- INSTRUCTION 1 -
Return every line of the records below that contains the string "newSketch", matching case exactly.

- SELECTED PASSAGE -
--- Begin ---

In a recent string of Facebook Messenger exchanges—filled with shared images, notes, links, and plenty of appreciative “oohs” and “ahhs” (the kind of conversation many readers of this magazine undoubtedly know well)—Military Images Senior Editor Dale Niesen and I found ourselves immersed in a newly acquired carte de visite album from his collection. Each photograph is a gem.

Many depict young children, carefully labeled “pupils,” “scholars,” or, more starkly, “slave child.” Several appear to belong to a well-known series of 1863 images produced in support of the Freedmen’s Relief Association, intended to raise funds for the education of formerly enslaved children. One striking photograph shows a young Black boy, identified simply as “One of my colored scholars, Washington, D.C., 1866.”

Just above him, on the same album page, is the portrait of a young Black woman. A caption beneath it, written in a different hand, identifies her as Emma Brown Montgomery.

Montgomery, circa 1866. Carte de visite by Mathew B. Brady of Washington, D.C. Dale R. Niesen Collection.
Montgomery, circa 1866. Carte de visite by Mathew B. Brady of Washington, D.C. Dale R. Niesen Collection.
“One of my Colored Scholars” in 1866. Tintype in a carte de visite mount by an unidentified photographer. Dale R. Niesen Collection.
“One of my Colored Scholars” in 1866. Tintype in a carte de visite mount by an unidentified photographer. Dale R. Niesen Collection.

The varied handwriting, and research, suggests the album has had multiple owners, with Emma likely its original owner. If so, the collection becomes something more than an album. It’s a reflection of her life’s work, capturing the faces of the scholars she was determined to teach.

Born in 1843, Emma learned early that women sometimes have to care and provide for themselves. Her mother, Emmeline V. Brown, a widow, supported herself and her children as a dressmaker in Georgetown, D.C. As a young woman, Emma studied under the abolitionist educator Myrtilla Miner, whose Normal School for Colored Girls concentrated on educating future educators. At Miner’s urging, 16-year-old Emma enrolled in Oberlin College, one of the few institutions open to Black students. Here, she immersed herself in antislavery activism, even challenging prominent figures like the college’s president Charles Grandison Finney, when she felt his gradualist approach to abolition fell short. The outbreak of the Civil War disrupted her studies, and by June 1861 she returned home to a transformed Washington, where emancipation had begun to reshape life for the formerly enslaved.

Myrtilla Miner, from the frontispiece of her 1885 memoirs. Internet Archive.
Myrtilla Miner, from the frontispiece of her 1885 memoirs. Internet Archive.

In 1864, the Board of Trustees of public schools of the District of Columbia opened the first free school for Black children in Little Ebenezer Church on Capitol Hill, with Emma as its lead teacher. She earned $400 a year and was assisted by a White woman named Francis W. Perkins.

--- End ---

- INSTRUCTION 2 -
Extend the passage about Emma Brown Montgomery and the carte de visite album, picking up after its final sentence.

- RECORD LIST -
--- Begin ---

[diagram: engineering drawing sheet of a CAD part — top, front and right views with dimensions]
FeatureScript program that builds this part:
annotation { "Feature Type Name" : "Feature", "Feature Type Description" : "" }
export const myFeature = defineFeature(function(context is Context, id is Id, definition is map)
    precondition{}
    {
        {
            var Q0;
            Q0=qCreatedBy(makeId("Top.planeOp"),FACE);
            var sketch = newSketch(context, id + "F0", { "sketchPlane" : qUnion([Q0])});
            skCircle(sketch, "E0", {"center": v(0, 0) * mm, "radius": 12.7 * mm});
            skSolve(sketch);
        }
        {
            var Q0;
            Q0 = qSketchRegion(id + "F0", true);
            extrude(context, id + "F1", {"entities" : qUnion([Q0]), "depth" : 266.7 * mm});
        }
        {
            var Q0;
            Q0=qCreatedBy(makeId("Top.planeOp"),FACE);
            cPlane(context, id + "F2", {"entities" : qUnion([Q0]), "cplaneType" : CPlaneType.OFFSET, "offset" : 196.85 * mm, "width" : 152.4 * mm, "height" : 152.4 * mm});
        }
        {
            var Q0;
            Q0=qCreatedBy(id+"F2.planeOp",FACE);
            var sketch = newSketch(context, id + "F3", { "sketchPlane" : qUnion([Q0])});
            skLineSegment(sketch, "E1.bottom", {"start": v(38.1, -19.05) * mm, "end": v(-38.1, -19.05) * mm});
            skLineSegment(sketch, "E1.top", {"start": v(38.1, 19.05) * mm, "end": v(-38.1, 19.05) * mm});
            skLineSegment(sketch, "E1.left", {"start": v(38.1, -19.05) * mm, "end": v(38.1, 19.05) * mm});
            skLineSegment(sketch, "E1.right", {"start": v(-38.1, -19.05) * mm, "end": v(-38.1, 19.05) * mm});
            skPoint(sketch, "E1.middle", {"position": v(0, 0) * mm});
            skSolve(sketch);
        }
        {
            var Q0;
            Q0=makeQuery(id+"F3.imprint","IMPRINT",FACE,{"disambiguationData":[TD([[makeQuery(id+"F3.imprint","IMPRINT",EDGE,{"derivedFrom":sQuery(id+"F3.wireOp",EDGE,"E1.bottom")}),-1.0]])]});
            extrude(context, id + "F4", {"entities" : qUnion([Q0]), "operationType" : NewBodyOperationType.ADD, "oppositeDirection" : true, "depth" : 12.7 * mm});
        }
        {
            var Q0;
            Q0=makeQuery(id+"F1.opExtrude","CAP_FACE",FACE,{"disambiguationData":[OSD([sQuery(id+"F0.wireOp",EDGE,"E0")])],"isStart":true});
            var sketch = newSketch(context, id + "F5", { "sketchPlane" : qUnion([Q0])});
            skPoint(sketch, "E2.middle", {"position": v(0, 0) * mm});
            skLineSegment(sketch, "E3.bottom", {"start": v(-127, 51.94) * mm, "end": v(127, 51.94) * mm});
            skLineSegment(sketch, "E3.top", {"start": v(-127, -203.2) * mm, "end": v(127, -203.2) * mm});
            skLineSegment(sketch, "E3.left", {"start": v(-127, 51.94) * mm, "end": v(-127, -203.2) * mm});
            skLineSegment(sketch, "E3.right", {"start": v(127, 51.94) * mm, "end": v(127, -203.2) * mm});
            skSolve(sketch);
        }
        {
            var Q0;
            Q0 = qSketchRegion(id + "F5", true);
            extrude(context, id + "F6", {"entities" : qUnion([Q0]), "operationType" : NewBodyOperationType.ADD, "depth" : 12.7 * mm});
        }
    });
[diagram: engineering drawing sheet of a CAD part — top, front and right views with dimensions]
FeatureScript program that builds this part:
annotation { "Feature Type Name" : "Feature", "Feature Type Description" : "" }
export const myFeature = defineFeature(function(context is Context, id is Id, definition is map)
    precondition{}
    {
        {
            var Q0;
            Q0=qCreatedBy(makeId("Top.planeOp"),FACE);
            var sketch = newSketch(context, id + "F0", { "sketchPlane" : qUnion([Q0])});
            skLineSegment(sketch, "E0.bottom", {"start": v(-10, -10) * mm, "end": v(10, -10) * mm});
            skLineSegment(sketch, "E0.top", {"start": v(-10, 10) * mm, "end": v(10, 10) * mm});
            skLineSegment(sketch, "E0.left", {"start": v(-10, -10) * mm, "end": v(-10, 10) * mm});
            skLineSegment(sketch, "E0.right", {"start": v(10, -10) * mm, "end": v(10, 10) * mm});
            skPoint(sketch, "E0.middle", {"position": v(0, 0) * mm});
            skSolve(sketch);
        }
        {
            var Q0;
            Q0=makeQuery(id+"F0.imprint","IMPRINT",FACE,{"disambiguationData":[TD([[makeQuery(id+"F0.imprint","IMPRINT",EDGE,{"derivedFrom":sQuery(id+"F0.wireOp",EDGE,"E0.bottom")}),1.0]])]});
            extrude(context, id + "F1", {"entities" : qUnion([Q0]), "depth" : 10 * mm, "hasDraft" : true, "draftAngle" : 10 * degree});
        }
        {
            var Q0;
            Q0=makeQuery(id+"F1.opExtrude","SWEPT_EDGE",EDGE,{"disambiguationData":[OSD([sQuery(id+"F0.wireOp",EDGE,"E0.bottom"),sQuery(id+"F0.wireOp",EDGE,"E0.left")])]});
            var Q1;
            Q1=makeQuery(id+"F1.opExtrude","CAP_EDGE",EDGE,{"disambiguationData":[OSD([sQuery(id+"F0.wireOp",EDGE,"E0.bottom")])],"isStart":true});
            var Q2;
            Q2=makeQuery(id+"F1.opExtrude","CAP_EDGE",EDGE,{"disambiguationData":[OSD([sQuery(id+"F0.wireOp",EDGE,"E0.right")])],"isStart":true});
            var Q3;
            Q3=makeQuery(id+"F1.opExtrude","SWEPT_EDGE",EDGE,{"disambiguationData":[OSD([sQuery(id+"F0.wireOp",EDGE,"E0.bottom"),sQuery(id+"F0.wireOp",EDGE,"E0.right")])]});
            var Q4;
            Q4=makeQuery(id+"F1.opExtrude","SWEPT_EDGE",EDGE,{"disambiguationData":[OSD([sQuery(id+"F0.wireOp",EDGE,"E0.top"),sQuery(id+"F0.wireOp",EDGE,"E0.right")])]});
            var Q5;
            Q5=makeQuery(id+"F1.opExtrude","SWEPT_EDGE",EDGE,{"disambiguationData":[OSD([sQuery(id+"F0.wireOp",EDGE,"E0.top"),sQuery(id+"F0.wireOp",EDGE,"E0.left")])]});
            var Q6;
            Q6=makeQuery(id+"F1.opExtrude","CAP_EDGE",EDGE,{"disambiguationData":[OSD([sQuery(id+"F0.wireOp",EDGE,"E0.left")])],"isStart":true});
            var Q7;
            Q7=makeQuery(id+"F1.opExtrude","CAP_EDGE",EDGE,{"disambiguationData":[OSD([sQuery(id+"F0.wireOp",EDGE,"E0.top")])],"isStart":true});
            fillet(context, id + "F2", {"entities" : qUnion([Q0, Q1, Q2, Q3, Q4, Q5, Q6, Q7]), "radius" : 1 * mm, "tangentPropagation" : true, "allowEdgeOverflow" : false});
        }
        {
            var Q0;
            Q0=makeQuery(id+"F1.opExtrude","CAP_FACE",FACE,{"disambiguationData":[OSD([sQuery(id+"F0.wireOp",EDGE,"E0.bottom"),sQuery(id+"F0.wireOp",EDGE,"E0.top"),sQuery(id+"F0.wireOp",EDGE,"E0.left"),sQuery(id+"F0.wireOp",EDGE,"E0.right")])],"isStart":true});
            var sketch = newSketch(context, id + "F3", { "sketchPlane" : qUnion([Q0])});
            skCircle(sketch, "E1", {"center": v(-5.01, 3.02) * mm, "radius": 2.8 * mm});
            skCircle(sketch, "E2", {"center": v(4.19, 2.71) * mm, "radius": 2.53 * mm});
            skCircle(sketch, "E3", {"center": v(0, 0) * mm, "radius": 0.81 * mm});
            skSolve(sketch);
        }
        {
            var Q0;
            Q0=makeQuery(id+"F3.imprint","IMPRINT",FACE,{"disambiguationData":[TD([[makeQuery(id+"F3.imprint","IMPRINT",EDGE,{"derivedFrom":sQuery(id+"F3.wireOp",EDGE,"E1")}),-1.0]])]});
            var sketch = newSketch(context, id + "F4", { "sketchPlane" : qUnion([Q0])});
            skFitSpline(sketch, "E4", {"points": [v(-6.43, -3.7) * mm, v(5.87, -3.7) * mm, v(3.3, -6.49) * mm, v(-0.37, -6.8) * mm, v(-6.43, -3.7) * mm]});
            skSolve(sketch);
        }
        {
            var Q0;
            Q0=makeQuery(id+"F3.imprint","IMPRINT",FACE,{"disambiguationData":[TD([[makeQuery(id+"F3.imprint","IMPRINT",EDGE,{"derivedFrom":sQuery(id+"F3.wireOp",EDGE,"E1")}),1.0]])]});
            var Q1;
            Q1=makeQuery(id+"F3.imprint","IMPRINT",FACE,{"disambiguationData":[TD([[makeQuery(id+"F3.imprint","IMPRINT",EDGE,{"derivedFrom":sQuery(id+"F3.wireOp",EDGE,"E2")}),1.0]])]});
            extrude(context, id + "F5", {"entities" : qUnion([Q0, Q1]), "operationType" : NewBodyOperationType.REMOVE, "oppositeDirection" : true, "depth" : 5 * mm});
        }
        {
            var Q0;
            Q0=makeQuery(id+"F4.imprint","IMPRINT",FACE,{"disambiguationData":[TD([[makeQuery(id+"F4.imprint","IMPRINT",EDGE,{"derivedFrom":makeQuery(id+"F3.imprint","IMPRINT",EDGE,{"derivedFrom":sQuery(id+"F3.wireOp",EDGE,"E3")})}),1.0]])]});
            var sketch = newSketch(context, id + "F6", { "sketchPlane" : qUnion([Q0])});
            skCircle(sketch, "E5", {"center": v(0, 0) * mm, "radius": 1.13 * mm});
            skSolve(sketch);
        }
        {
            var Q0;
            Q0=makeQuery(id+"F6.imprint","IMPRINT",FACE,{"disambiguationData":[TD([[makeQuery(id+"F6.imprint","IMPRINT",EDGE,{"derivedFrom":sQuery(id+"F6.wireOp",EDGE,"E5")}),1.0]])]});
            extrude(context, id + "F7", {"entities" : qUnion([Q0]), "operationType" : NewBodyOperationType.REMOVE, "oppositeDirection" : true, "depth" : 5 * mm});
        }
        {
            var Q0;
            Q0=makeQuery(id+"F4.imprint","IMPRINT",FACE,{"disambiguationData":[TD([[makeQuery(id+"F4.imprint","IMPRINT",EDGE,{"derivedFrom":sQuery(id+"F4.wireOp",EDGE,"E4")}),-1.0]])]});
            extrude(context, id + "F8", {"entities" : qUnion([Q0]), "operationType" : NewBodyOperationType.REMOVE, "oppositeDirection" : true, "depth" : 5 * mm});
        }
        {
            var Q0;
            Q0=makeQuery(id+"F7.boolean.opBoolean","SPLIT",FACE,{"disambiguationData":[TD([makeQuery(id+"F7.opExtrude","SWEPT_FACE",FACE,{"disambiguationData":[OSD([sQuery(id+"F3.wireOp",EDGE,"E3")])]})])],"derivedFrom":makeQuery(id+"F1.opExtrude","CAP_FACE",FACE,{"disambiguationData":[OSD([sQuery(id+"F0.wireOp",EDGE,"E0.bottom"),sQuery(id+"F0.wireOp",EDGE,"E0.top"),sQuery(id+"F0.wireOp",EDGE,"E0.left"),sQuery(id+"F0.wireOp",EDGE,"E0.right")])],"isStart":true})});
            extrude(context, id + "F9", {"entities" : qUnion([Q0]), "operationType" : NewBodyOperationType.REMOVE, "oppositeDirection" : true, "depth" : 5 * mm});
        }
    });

--- End ---

- RESULT 1 -
            var sketch = newSketch(context, id + "F0", { "sketchPlane" : qUnion([Q0])});
            var sketch = newSketch(context, id + "F3", { "sketchPlane" : qUnion([Q0])});
            var sketch = newSketch(context, id + "F5", { "sketchPlane" : qUnion([Q0])});
            var sketch = newSketch(context, id + "F0", { "sketchPlane" : qUnion([Q0])});
            var sketch = newSketch(context, id + "F3", { "sketchPlane" : qUnion([Q0])});
            var sketch = newSketch(context, id + "F4", { "sketchPlane" : qUnion([Q0])});
            var sketch = newSketch(context, id + "F6", { "sketchPlane" : qUnion([Q0])});

- RESULT 2 -
Its initial enrollment of 40 quickly tripled in size under Emma’s direction.

She often aspired to educate in the manner of one of her early mentors at Miner’s school, Emily Howland. Emma enjoyed a lifelong friendship with Howland and wrote her frequently for decades. Many of these letters still exist today in several institutions’ archives and prove invaluable to documenting Emma’s life experiences and most charmingly, her acerbic wit and humor.

In July 1864, Emma wrote Howland: “Doctor Breed offered me the Corporation school and I felt that I should like to help establish the first district i.e. colored school. We have had an average attendance of 130 pupils. There is only one room for this multitude. Miss Perkins prefers to have the primary department. She teaches from the charts you gave. Her scholars recite in concert and I must have my classes at the same time period. We have a regular Bedlam.”

“This is hard work,” she admitted, exhausting, and she confessed that at times she had even grown to “hate teaching.” Yet even in her darkest moments, she pressed on, driven by her dedication to the children and education.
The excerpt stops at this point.